Social Justice

Concentration Director: Lisa Uddin, Art History

 

About the Concentration

Students in the Social Justice concentration will acquire a foundational knowledge of social justice theory and practice, synthesizing coursework related to social justice from a variety of departments, and connecting academic exploration of social justice with work in education, activism, the nonprofit sector, and other community contexts. Students will consider the ways that structural power dynamics and policies produce and reproduce a variety of inequalities. Students will critically reflect on their own positionality and responsibility related to power and privilege, and study the ways that different power dynamics related to identity and difference function and intersect with one another. Finally, students will consider the relationship between social justice scholarship and practice both through studying historical and contemporary social movements and strategies for social change, and through a community engagement project that involves sustained work with a community organization or social movement.

Please contact the director of the Social Justice concentration for a complete list of concentration-affiliated faculty who are available to serve as advisors. Students may declare the concentration at any time until the first semester of their senior year.

Learning Goals

Students in the Social Justice concentration will:

  • Develop an understanding of the ways that systems, institutions, and policies (for example, historical, economic, political, cultural, or religious systems) produce and reproduce conditions of domination & inequality.
  • Reflect critically on their own positionality and responsibility in the context of power, privilege, and structures of inequity.
  • Bring theories and historical and contemporary movements for justice and liberation into critical dialogue with one another.
  • Consider the relationship between social justice scholarship and social justice practices outside of academic contexts.

Programs of Study

Courses

Credits 4
Credit Type
Semester Offered
Fall
Faculty
Uddin

This course will introduce students to the basics of social justice work through engagement with a variety of intellectual traditions and models of practice.
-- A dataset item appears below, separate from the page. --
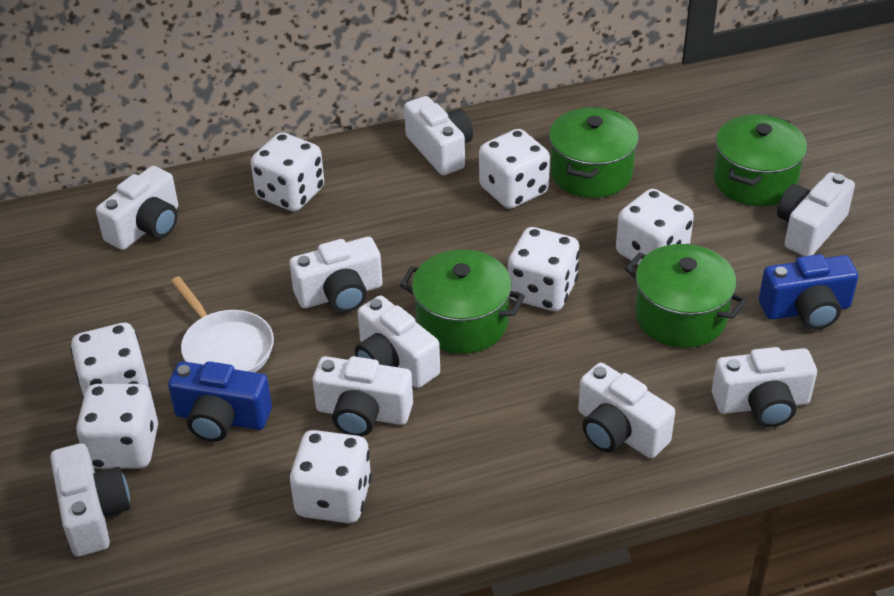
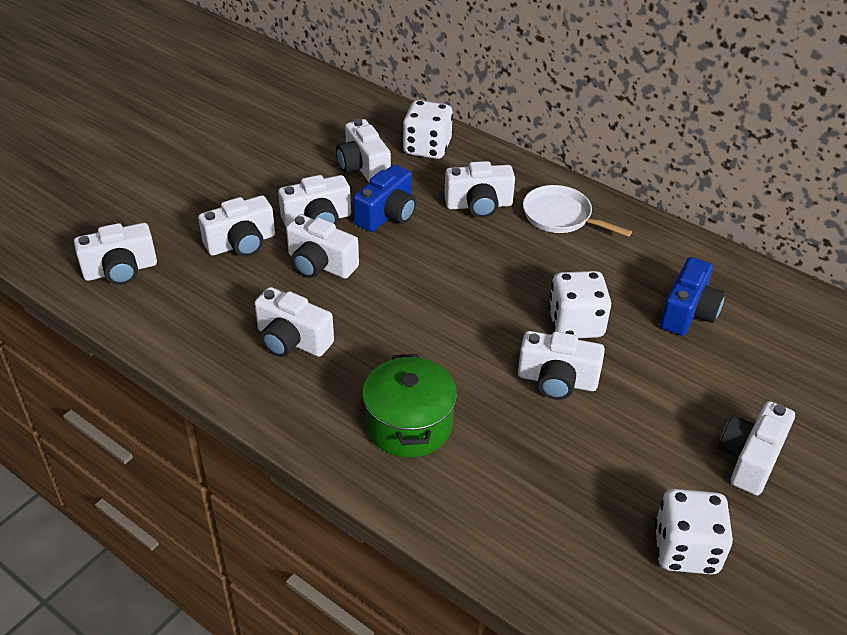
green pot: [400,250,525,354] [549,107,639,198] [625,244,747,348] [713,115,807,206] = 4 -> [363,354,457,458] = 1
white dice: [70,323,150,398] [76,384,158,469] [251,133,324,211] [289,430,372,523] [479,129,550,209] [508,227,580,311] [616,189,694,265] = 7 -> [402,100,453,159] [548,271,611,338] [654,489,733,575] = 3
Topics covered will include: theorizing structural inequalities; power and privilege; social movements; and models of community organizing and advocacy for social change. The course will culminate in the student’s proposal of an “Action & Change” project that will engage course themes and concepts in a community context, and will form a core part of the remaining concentration work

Credits 1
Credit Type
Semester Offered
Spring
Faculty
Uddin

This course will offer a space for reflection and critical engagement for students pursuing the Project for Action & Change in the course of their Social Justice concentration. The course will ask students to situate their project within a social justice framework and critically engage different approaches to social justice practice (e.g. through social movements, nonprofit work, education). The course will culminate in a reflective project that integrates the student’s work in the concentration and proposes a public-facing integrative component. Social Justice 310 must be completed by the end of fall semester of a student’s senior year and should be taken concurrently to or immediately after (in the case of a summer project) the student’s Project for Action & Change. Graded credit/no credit.